I recall sitting with Mom on the front porch either reading together or watching the world go by. Sometimes we would talk about the news, the family, or just about silly things. Mom also found a guilty pleasure in watching the neighbors, giving them all nicknames based on their quirks and behaviors. She would wave and smile at a couple as they walked by and then turn to me and whisper, “They’re always fighting.” Mom loved her TV soap operas, but I think she really preferred the one that played out every day on her street.
Mostly now I think of all the many years of birthdays and holidays, of how Mom’s house was always home, a warm and nurturing bastion of love and safety. If I was feeling down, out, or hurt by the cruel world, I knew where I could go to receive love and understanding. It is an amazing thing to know you can go home again – and again and again – and Mom’s house was always my home until the day she passed away quietly there in her chair watching TV.
In the years since she died I have grown stronger in my love for her, knowing what she did for me in life and feeling what she does for me now after life. Her presence sometimes seems to be everywhere, and I know that she is actively with me and my children. A number of incidents that have happened have convinced me of this, most notably one time when my son was three. We were playing in the living room and he turned to me and asked me, “Who is the pretty lady on the stairs?” I glanced over and saw nothing and asked, “What lady?” He looked again and said, “She’s gone now.”
A few weeks later I was going through an old photo album with him, and he saw a picture of my mother taken right before she had married my father. My son pointed to it and said, “Dad, that’s the lady on the stairs.” A shiver went up and down my arms, meaning that I was electrified with happiness, knowing that she was truly with us because my son had never seen any pictures of my mother as a young woman before.
Other things have confirmed my mother’s presence to me, and that has helped me get stronger as the years have gone by. When I went to her grave for Mother’s Day this year, I discovered that I could finally go there and not bawl like I used to. As I was standing there I remembered us dancing at my wedding and the luminescent glow in her face that enveloped me with love that day, and at that moment at the grave that same light seemed to be all around me.

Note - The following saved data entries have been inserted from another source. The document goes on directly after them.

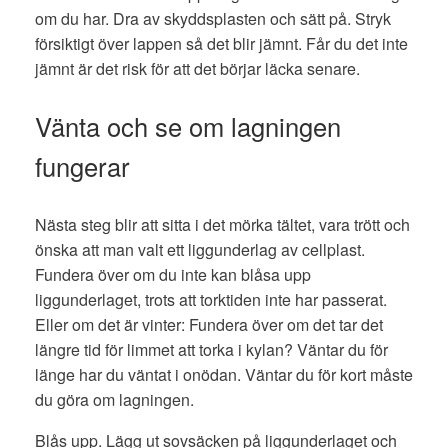
om du har. Dra av skyddsplasten och sätt på. Stryk
försiktigt över lappen så det blir jämnt. Får du det inte
jämnt är det risk för att det börjar läcka senare.
Vänta och se om lagningen
fungerar
Nästa steg blir att sitta i det mörka tältet, vara trött och
önska att man valt ett liggunderlag av cellplast.
Fundera över om du inte kan blåsa upp
liggunderlaget, trots att torktiden inte har passerat.
Eller om det är vinter: Fundera över om det tar det
längre tid för limmet att torka i kylan? Väntar du för
länge har du väntat i onödan. Väntar du för kort måste
du göra om lagningen.
Blås upp. Lägg ut sovsäcken på liggunderlaget och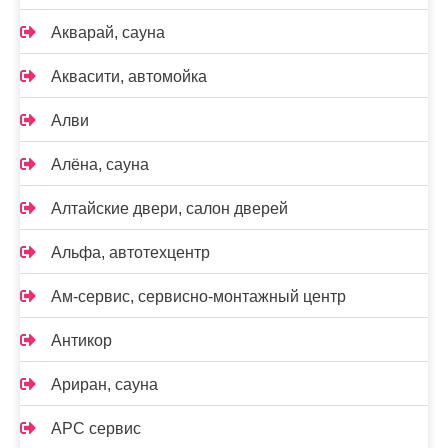
Акварай, сауна
Аквасити, автомойка
Алви
Алёна, сауна
Алтайские двери, салон дверей
Альфа, автотехцентр
Ам-сервис, сервисно-монтажный центр
Антикор
Ариран, сауна
АРС сервис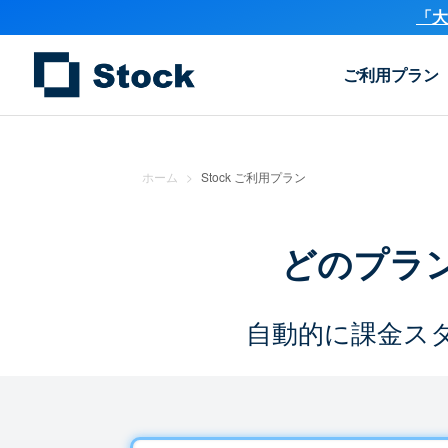
「大
ご利用プラン
ホーム
>
Stock ご利用プラン
どのプラ
自動的に課金ス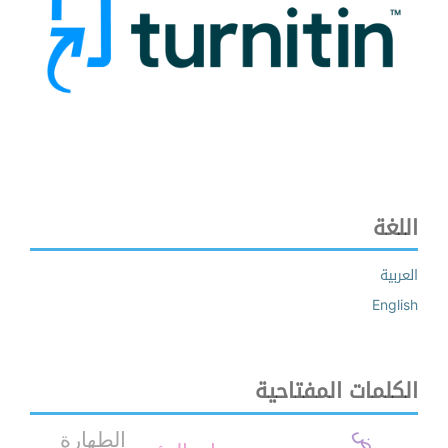
اللغة
العربية
English
الكلمات المفتاحية
الطهارة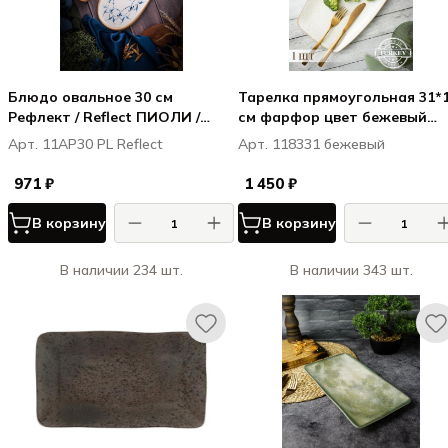
Блюдо овальное 30 см
Тарелка прямоугольная 31*
Рефлект / Reflect ПИОЛИ /
см фарфор цвет бежевый
PIOLI
Seasons
Арт. 11AP30 PL Reflect
Арт. 118331 бежевый
971 ₽
1 450 ₽
В корзину
В корзину
В наличии 234 шт.
В наличии 343 шт.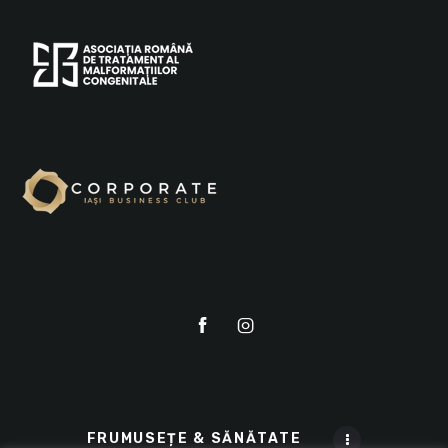
FRUMUSEȚE & SĂNĂTATE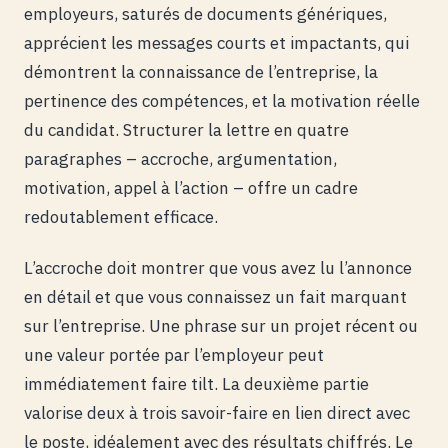
employeurs, saturés de documents génériques,
apprécient les messages courts et impactants, qui
démontrent la connaissance de l’entreprise, la
pertinence des compétences, et la motivation réelle
du candidat. Structurer la lettre en quatre
paragraphes – accroche, argumentation,
motivation, appel à l’action – offre un cadre
redoutablement efficace.
L’accroche doit montrer que vous avez lu l’annonce
en détail et que vous connaissez un fait marquant
sur l’entreprise. Une phrase sur un projet récent ou
une valeur portée par l’employeur peut
immédiatement faire tilt. La deuxième partie
valorise deux à trois savoir-faire en lien direct avec
le poste, idéalement avec des résultats chiffrés. Le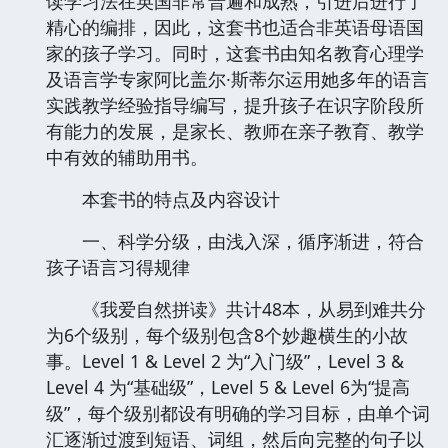
读学习法在英国非常普遍和成熟，引进后进行了
精心的编排，因此，这套书也适合非英语母语国
家的孩子学习。同时，这套书由知名教育心理学
及语言学专家阿比盖尔·斯蒂尔运用她多年的语言
实践教学经验指导编写，提升孩子在识字阶段所
有能力的发展，是家长、教师在亲子教育、教学
中有效的辅助用书。
本套书的特点及内容设计
一、科学分级，由浅入深，循序渐进，符合
孩子语言习得规律
《我爱自然拼读》共计48本，从易到难共分
为6个级别，每个级别包含8个妙趣横生的小故
事。Level 1 & Level 2 为“入门级”，Level 3 &
Level 4 为“基础级”，Level 5 & Level 6为“提高
级”，每个级别都设有明确的学习目标，由单个词
汇逐渐过渡到短语、词组，然后向完整的句子以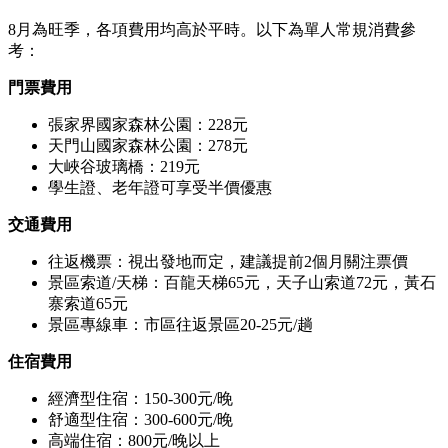
8月為旺季，各項費用均高於平時。以下為單人常規消費參
考：
門票費用
張家界國家森林公園：228元
天門山國家森林公園：278元
大峽谷玻璃橋：219元
學生證、老年證可享受半價優惠
交通費用
往返機票：視出發地而定，建議提前2個月關注票價
景區索道/天梯：百龍天梯65元，天子山索道72元，黃石
寨索道65元
景區專線車：市區往返景區20-25元/趟
住宿費用
經濟型住宿：150-300元/晚
舒適型住宿：300-600元/晚
高端住宿：800元/晚以上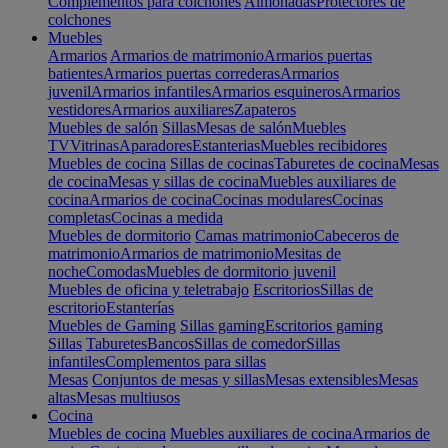
Complementos para colchones
Almohadas
Protectores de
colchones
Muebles
Armarios
Armarios de matrimonio
Armarios puertas
batientes
Armarios puertas correderas
Armarios
juvenil
Armarios infantiles
Armarios esquineros
Armarios
vestidores
Armarios auxiliares
Zapateros
Muebles de salón
Sillas
Mesas de salón
Muebles
TV
Vitrinas
Aparadores
Estanterias
Muebles recibidores
Muebles de cocina
Sillas de cocinas
Taburetes de cocina
Mesas
de cocina
Mesas y sillas de cocina
Muebles auxiliares de
cocina
Armarios de cocina
Cocinas modulares
Cocinas
completas
Cocinas a medida
Muebles de dormitorio
Camas matrimonio
Cabeceros de
matrimonio
Armarios de matrimonio
Mesitas de
noche
Comodas
Muebles de dormitorio juvenil
Muebles de oficina y teletrabajo
Escritorios
Sillas de
escritorio
Estanterías
Muebles de Gaming
Sillas gaming
Escritorios gaming
Sillas
Taburetes
Bancos
Sillas de comedor
Sillas
infantiles
Complementos para sillas
Mesas
Conjuntos de mesas y sillas
Mesas extensibles
Mesas
altas
Mesas multiusos
Cocina
Muebles de cocina
Muebles auxiliares de cocina
Armarios de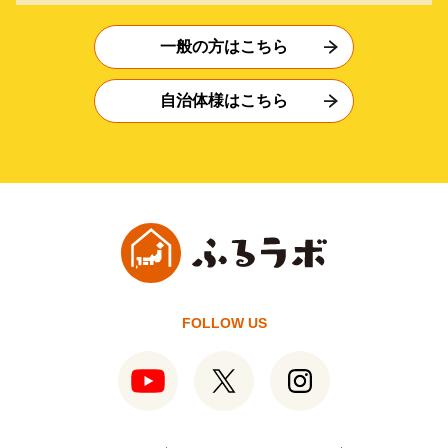
一般の方はこちら
自治体様はこちら
FOLLOW US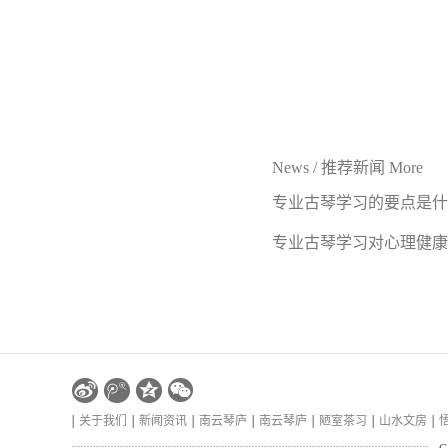
News
/
推荐新闻
More
专业古琴学习的要点是什
专业古琴学习对心理健康
好处
关于我们
新闻资讯
南云琴庐
南云琴庐
陋室茶习
山水文房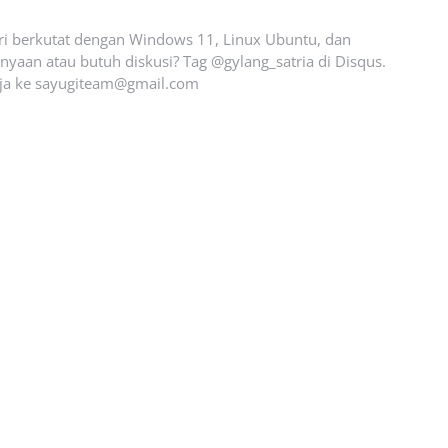
ari berkutat dengan Windows 11, Linux Ubuntu, dan
yaan atau butuh diskusi? Tag @gylang_satria di Disqus.
ja ke
sayugiteam@gmail.com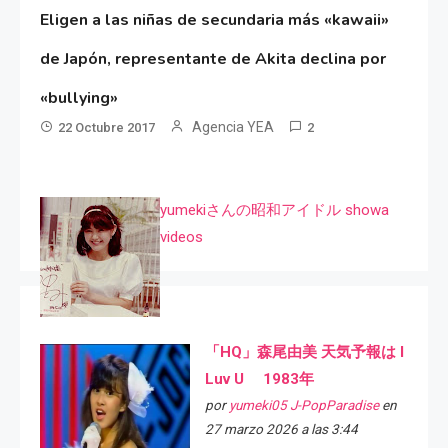
Eligen a las niñas de secundaria más «kawaii»
de Japón, representante de Akita declina por
«bullying»
Agencia YEA
22 Octubre 2017
2
yumekiさんの昭和アイドル showa
videos
「HQ」森尾由美 天気予報は I
Luv U 1983年
por
yumeki05 J-PopParadise
en
27 marzo 2026 a las 3:44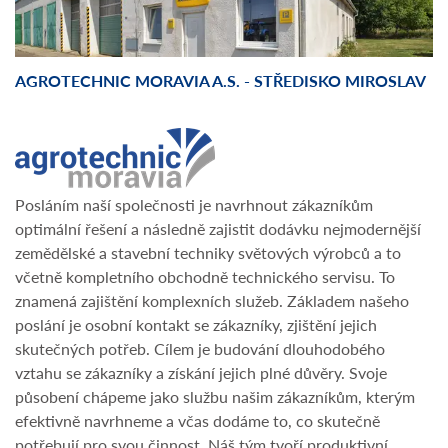
AGROTECHNIC MORAVIA A.S. - STŘEDISKO MIROSLAV
Posláním naší společnosti je navrhnout zákazníkům
optimální řešení a následně zajistit dodávku nejmodernější
zemědělské a stavební techniky světových výrobců a to
včetně kompletního obchodně technického servisu. To
znamená zajištění komplexních služeb. Základem našeho
poslání je osobní kontakt se zákazníky, zjištění jejich
skutečných potřeb. Cílem je budování dlouhodobého
vztahu se zákazníky a získání jejich plné důvěry. Svoje
působení chápeme jako službu našim zákazníkům, kterým
efektivně navrhneme a včas dodáme to, co skutečně
potřebují pro svou činnost. Náš tým tvoří produktivní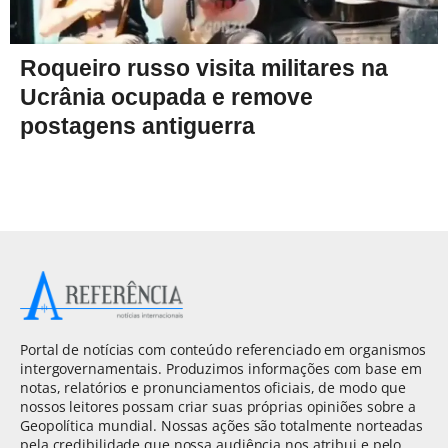
Roqueiro russo visita militares na
Ucrânia ocupada e remove
postagens antiguerra
Portal de notícias com conteúdo referenciado em organismos
intergovernamentais. Produzimos informações com base em
notas, relatórios e pronunciamentos oficiais, de modo que
nossos leitores possam criar suas próprias opiniões sobre a
Geopolítica mundial. Nossas ações são totalmente norteadas
pela credibilidade que nossa audiência nos atribui e pelo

So ten years have come and gone, but today I choose to celebrate Mom’s life and not mourn her passing. Her gentle and loving presence in my life helped me though every day of it, even during these last ten years. Mom taught me to love, to laugh, to treat others well, and to cherish my family. She didn’t just tell me how to do these things, she showed me the way, and she is still guiding me as she takes my hand into her evanescent one and leads me through the day and lights my path even in the darkest hours.
I love you, Mom, now and forevermore!